Hubby asked if I would make this cake for him again. Last time I made this cake the fruit, disappointedly, sank to the bottom ( first photo) and even though it still tasted good I vowed that when I made this cake again I would get the fruit perfectly distributed through out.

The original recipe advised to use 450 grams of self raising flour and to use two tablespoons from this amount to toss the fruit in. However, this time I added the whole amount of 450 grams of flour to the batter. I then used an extra 2 heaping tablespoons of flour to cover the fruit in.

Once I had made up the batter, I mixed in some of the dried fruit, but keep a few handfuls back. I added some of the batter to the bottom of the cake tin, then added a layer of dried fruit, then added the rest of the batter on top and then added the remaining fruit on top. I then used the back of a spoon to carefully press down on the fruit so that it was submerged slightly into the batter.
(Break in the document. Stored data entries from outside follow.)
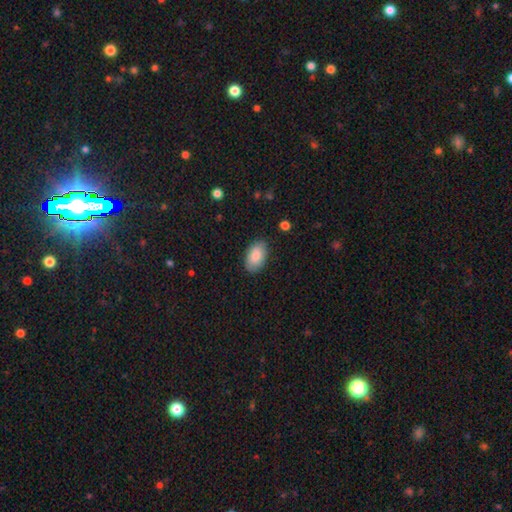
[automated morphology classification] Smooth or featured? Predicted: smooth (p=0.88). How rounded? Predicted: in between (p=0.94). Merging? Predicted: none (p=0.87).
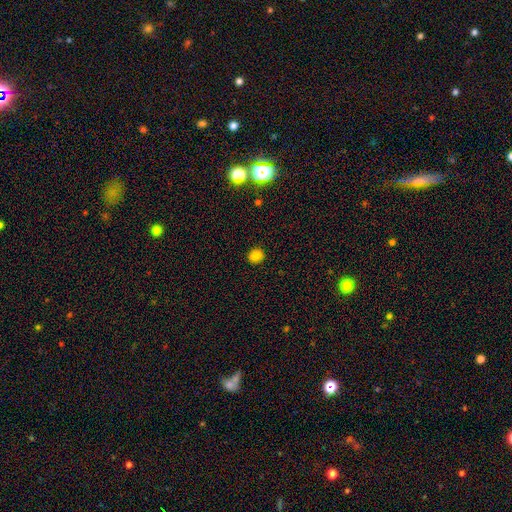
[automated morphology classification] smooth_or_featured: smooth (p=0.82) [alt: star or artifact p=0.14]
how_rounded: round (p=0.78) [alt: in between p=0.21]
merging: none (p=0.90) [alt: minor disturbance p=0.07]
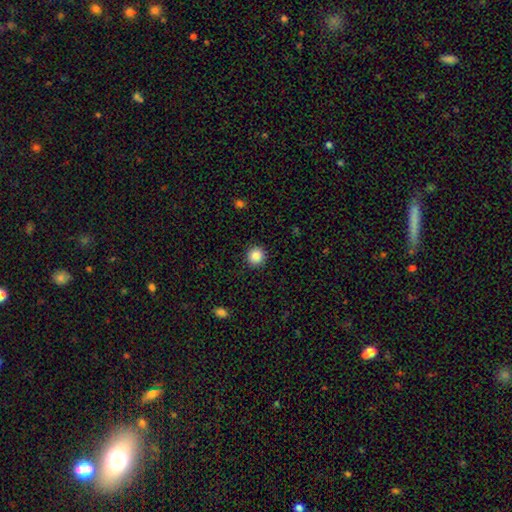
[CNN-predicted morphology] The model was most divided on "smooth or featured": smooth: 86%, star or artifact: 10%, featured or disk: 4%. More confident: how rounded — round (94%); merging — none (92%).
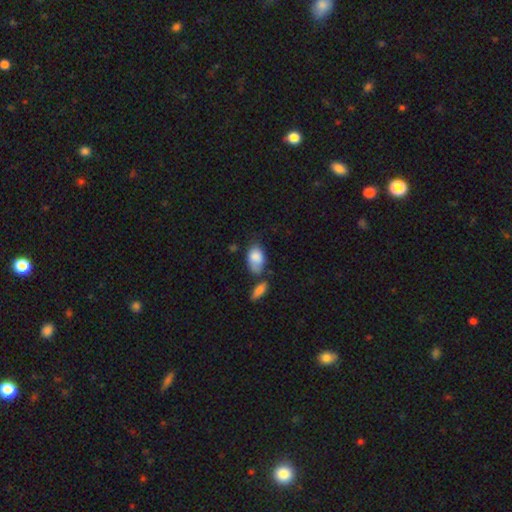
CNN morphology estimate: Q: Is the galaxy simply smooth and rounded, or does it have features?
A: smooth — 85%.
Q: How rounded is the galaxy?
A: in between — 90%.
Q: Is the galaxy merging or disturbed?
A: none — 41%.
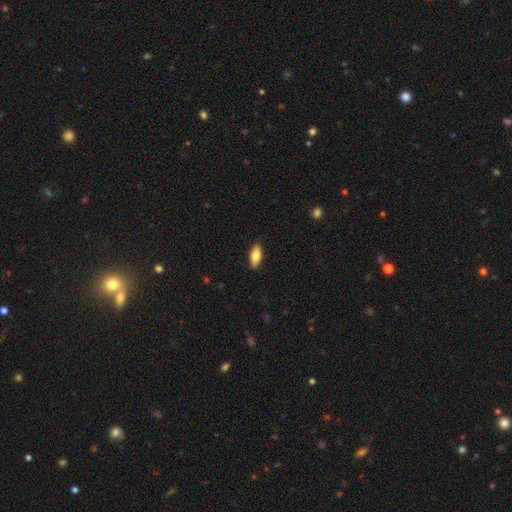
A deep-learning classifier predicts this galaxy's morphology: Smooth or featured: smooth — 75% (featured or disk — 19%)
How rounded: in between — 80% (cigar-shaped — 17%)
Merging: none — 89% (minor disturbance — 8%)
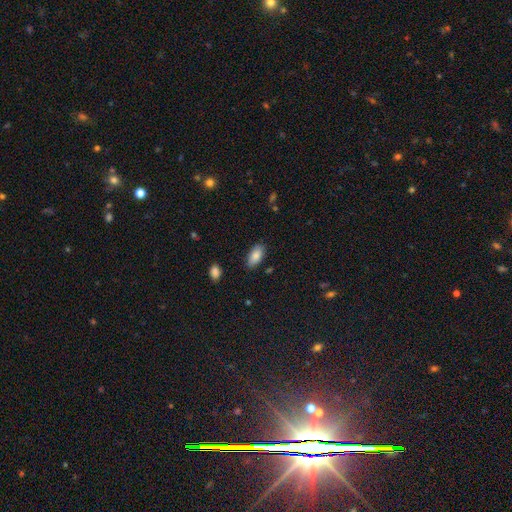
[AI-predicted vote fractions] smooth-or-featured: smooth: 85% | featured or disk: 8% | star or artifact: 7%
  how-rounded: in between: 92% | cigar-shaped: 5% | round: 3%
  merging: none: 83% | minor disturbance: 13% | major disturbance: 3% | merger: 2%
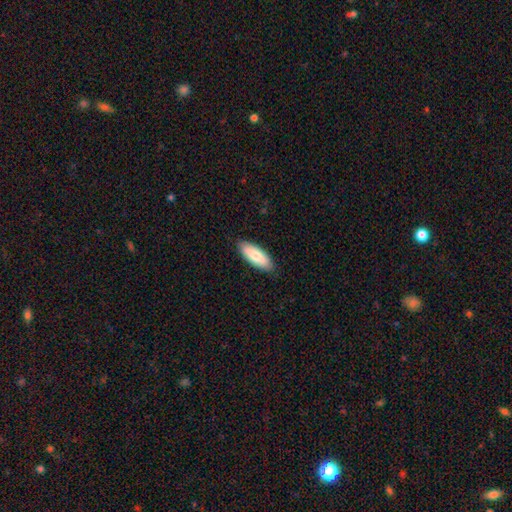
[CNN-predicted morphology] type=smooth (81%); roundness=in between (74%); merging=none (88%).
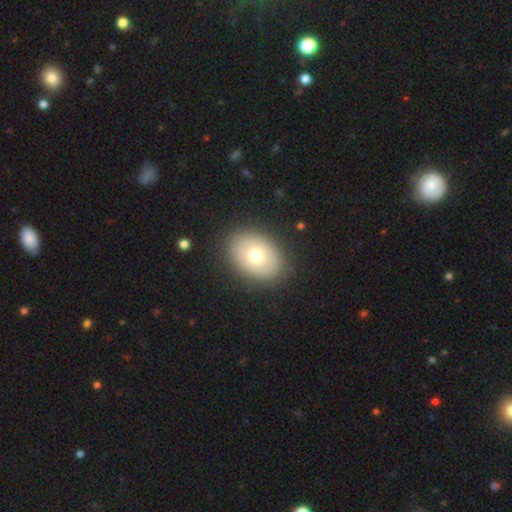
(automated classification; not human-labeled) Smooth or featured: smooth — 73% (featured or disk — 19%)
How rounded: in between — 80% (round — 19%)
Merging: none — 88% (minor disturbance — 8%)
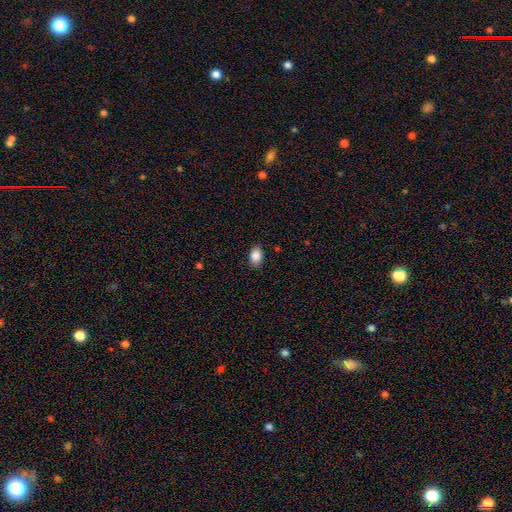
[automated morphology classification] A smooth galaxy with no disk features (87%) that is in between round and cigar-shaped (82%). Merging: none (87%).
The photo above left shows the previous attempt and the photo on the right shows the attempt with the above changes. So much better this time around, lovely fruit all dotted about the cake. It looks so pretty now as well!




Farmhouse Fruit Cake

I recently purchased a couple of new ( well new to me, they were actually described as used, hence the cheap price I got them for) cookbooks. One of which was the “Yeo Valleys Great British Farmhouse” cookbook by Sarah Mayor which contains traditional recipes made as she was growing up on the family farm as well as recipes made today in their staff / conference venue restaurant.

How cute is this cover with the cartoon cow and carrots!


I noted there was a recipe for Farmhouse Fruit cake, and given that I love fruit cake/loaf, and so does my hubby, I knew I had to give this recipe a go.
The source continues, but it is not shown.